Every business is right to ask if the investment is worthwhile. The only way to know if you are getting a return on your investment for social media is to set goals and measure success. That’s easy to understand but deciding what to measure to get meaningful insight can be a challenge.
Metrics let you show the impact of your efforts, allocate resources, track progress, and optimize for continued success.
Define the Right Measures of Success
Defining the right metrics starts with having a digital strategy. There, you define your goals. The right metrics measure progress toward your goals.
There are three general types of metrics to consider:
Business-Level Metrics
Business-level metrics speak to the goals of your organization. Here you show how your digital efforts are contributing to the big-picture goals of your brand. Generally, business-level metrics are data that show financial returns: profit and savings.
Examples: Market share, revenue, brand equity, brand awareness, share of voice, customer lifetime value, and brand affinity
Performance Metrics
Performance metrics, also called key performance indicators (KPIs), measure performance against the goals in your digital strategy. This data provides direct measures against the defined goal(s). These metrics generally have set time frames.
Examples: Sales, reach, engagement, engaged users, clicks, traffic, quality traffic, audience growth, leads, mentions, earned impressions, and conversions
Optimization Metrics
Optimization metrics provide insights on how to improve your social media and other digital efforts. This data is collected to show what’s working and what’s not so that you can fine-tune your online activities.

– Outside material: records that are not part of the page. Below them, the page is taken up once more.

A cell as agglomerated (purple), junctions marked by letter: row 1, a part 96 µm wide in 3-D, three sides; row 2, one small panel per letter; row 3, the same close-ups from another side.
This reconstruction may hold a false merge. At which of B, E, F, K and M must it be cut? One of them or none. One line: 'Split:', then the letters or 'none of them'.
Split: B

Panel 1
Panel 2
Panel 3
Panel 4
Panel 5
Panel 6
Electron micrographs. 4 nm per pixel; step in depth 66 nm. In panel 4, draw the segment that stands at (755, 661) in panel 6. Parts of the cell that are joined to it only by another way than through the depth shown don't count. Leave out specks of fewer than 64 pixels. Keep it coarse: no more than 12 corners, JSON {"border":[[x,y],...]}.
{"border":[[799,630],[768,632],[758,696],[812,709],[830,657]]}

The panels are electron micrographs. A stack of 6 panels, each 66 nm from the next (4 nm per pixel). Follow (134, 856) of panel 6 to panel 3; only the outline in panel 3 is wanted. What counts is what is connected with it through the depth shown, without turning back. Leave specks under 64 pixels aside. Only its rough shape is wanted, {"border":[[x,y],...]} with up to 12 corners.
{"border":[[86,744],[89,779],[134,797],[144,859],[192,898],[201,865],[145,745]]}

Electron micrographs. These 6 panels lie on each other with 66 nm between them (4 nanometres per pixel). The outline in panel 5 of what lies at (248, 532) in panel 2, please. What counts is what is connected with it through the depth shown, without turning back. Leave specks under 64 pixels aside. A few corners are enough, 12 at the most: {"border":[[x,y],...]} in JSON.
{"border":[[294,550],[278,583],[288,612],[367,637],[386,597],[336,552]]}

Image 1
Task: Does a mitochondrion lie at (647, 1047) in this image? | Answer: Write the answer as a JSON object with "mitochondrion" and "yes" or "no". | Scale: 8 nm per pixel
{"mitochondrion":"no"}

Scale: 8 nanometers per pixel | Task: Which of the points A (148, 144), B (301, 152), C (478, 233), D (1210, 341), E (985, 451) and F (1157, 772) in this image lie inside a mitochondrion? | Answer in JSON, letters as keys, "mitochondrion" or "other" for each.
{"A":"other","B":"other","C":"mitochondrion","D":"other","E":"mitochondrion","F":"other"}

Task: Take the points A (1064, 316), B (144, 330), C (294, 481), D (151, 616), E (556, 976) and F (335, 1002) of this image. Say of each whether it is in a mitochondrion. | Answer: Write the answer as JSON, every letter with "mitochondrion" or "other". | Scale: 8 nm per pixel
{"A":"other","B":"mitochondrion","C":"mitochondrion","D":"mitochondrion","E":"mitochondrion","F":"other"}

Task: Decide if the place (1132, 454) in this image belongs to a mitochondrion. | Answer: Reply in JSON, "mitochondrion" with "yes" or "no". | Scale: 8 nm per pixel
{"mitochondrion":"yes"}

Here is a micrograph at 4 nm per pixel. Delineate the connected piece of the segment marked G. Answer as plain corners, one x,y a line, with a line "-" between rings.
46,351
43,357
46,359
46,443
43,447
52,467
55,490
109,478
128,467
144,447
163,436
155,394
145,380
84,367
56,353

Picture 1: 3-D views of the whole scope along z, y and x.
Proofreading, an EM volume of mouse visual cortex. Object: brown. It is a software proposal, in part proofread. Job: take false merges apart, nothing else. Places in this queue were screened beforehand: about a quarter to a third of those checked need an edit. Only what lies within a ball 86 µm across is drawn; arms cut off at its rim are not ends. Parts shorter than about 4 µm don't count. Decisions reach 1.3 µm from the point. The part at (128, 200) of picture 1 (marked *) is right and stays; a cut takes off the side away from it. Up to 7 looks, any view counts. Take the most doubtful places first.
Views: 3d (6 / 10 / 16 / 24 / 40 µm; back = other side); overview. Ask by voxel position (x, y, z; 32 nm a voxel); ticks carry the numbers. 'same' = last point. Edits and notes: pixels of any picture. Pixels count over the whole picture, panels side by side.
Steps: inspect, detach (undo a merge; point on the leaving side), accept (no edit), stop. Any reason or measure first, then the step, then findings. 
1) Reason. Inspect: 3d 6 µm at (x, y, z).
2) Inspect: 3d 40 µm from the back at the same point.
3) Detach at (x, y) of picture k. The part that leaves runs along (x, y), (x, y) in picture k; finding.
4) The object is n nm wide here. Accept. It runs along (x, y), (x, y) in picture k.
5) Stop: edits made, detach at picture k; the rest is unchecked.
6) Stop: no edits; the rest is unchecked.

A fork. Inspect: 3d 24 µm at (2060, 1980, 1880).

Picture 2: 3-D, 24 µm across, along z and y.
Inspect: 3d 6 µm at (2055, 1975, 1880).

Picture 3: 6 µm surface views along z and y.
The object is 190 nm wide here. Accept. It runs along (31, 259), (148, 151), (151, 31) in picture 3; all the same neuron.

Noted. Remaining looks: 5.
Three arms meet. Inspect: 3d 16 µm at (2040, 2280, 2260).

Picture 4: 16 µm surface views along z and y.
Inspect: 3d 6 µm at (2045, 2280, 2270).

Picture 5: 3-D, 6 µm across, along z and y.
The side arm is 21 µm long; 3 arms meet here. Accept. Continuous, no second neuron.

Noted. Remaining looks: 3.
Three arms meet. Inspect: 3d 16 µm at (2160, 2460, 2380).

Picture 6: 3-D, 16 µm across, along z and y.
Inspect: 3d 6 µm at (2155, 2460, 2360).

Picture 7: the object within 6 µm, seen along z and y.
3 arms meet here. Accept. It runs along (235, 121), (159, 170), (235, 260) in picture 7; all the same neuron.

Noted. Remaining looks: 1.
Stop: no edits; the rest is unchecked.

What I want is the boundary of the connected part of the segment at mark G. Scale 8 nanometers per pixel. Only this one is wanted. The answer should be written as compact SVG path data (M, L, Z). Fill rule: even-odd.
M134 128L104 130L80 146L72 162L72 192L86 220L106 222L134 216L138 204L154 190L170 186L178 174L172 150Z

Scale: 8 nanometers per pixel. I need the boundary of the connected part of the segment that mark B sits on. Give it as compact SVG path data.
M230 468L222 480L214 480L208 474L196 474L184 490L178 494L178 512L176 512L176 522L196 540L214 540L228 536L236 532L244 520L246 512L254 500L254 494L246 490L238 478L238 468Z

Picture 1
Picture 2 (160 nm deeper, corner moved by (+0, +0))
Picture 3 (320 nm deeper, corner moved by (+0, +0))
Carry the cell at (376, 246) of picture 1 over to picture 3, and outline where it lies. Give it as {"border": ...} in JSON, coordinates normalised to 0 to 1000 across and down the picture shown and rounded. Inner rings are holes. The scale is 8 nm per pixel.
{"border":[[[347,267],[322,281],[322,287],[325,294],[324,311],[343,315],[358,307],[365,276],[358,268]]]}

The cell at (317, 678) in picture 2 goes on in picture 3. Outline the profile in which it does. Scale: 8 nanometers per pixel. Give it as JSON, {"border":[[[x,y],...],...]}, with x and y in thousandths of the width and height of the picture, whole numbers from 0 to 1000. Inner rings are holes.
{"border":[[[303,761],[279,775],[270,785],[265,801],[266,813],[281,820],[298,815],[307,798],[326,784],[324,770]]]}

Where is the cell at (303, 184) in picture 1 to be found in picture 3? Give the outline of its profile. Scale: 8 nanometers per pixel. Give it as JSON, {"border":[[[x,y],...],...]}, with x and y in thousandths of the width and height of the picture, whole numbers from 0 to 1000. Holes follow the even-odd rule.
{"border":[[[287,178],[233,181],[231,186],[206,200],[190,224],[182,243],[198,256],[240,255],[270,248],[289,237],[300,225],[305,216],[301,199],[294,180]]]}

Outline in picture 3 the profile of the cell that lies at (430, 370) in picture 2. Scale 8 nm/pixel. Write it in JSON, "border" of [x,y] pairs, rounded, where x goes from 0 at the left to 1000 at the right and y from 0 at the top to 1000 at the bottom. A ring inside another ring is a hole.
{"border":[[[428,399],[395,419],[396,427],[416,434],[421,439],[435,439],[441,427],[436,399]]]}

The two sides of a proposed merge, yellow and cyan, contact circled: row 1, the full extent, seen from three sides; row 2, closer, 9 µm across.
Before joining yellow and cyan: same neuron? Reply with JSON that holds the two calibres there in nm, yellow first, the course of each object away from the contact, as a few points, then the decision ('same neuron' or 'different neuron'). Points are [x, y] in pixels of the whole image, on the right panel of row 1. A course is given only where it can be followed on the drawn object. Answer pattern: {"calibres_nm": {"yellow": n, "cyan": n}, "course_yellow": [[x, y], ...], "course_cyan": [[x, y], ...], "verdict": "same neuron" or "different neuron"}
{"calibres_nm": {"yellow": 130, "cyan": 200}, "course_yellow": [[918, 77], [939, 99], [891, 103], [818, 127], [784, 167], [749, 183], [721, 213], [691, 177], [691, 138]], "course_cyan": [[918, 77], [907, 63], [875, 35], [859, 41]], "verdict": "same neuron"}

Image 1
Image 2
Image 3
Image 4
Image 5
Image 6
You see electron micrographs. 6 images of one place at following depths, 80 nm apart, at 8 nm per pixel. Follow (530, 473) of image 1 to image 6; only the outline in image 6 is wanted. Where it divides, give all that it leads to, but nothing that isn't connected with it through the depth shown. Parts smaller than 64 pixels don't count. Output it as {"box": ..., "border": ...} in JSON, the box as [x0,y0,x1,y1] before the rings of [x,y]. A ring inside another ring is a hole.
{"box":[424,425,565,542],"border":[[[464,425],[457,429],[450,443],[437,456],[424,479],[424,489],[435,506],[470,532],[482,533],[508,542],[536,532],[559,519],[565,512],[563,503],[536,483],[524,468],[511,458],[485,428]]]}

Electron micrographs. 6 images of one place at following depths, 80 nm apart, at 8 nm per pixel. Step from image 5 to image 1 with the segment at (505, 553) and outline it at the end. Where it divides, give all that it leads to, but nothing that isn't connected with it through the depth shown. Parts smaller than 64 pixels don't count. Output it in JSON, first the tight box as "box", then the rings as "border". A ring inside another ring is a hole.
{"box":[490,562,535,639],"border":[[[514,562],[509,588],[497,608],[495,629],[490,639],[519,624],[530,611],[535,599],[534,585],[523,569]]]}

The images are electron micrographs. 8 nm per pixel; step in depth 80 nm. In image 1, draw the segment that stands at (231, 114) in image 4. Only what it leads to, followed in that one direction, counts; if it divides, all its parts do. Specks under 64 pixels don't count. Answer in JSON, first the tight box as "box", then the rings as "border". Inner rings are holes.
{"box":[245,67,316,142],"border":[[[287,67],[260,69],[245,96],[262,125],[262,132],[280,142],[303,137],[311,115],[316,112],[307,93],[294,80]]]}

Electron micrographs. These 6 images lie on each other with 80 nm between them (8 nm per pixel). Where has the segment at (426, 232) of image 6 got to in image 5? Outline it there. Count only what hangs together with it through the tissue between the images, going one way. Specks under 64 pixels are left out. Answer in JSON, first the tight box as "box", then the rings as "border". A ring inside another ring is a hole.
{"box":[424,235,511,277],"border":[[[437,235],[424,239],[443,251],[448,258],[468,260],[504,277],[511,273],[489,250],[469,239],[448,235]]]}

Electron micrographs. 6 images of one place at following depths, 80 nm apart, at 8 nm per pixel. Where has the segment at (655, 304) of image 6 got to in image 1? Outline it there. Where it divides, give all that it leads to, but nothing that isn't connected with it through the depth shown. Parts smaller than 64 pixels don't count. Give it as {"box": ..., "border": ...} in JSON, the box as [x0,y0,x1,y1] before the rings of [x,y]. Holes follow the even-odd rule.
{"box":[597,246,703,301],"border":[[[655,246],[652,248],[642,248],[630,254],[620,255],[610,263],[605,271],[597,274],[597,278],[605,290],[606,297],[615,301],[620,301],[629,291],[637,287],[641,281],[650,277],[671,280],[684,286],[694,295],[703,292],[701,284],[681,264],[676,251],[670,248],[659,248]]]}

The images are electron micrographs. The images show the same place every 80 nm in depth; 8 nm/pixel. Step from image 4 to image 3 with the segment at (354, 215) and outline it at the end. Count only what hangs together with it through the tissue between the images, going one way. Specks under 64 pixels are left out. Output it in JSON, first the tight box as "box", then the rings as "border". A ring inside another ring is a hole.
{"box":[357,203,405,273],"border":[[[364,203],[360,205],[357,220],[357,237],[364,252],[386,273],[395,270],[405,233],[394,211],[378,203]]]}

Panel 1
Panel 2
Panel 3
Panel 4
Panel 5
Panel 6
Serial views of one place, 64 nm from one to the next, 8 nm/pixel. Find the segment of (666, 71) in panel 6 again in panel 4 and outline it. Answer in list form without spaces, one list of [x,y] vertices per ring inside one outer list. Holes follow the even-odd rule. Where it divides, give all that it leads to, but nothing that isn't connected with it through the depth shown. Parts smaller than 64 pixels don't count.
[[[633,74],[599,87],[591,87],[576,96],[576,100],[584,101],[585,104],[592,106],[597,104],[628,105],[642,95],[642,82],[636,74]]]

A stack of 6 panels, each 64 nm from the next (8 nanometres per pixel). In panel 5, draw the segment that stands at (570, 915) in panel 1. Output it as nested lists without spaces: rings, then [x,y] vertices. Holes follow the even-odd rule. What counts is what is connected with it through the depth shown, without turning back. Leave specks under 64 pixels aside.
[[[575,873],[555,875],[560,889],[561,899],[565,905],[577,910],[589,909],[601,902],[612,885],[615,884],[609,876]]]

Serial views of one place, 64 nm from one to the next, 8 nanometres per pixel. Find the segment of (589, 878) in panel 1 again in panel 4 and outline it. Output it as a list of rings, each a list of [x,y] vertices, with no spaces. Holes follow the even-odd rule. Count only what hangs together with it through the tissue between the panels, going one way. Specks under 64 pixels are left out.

Examples: Click through rate, cost per click, conversion rate, engagement rate, engagement per post, reach per post, retention rate, and growth rate
Take Time to Assess
With measures defined, determining your ROI on social media becomes easy. Set aside time once a quarter to track your performance. Although you may be active on social every day, it takes time to see the impact of the effort. You want to understand the trends in your data.
Listen to your data. Make changes as needed. Capitalize on what is working well.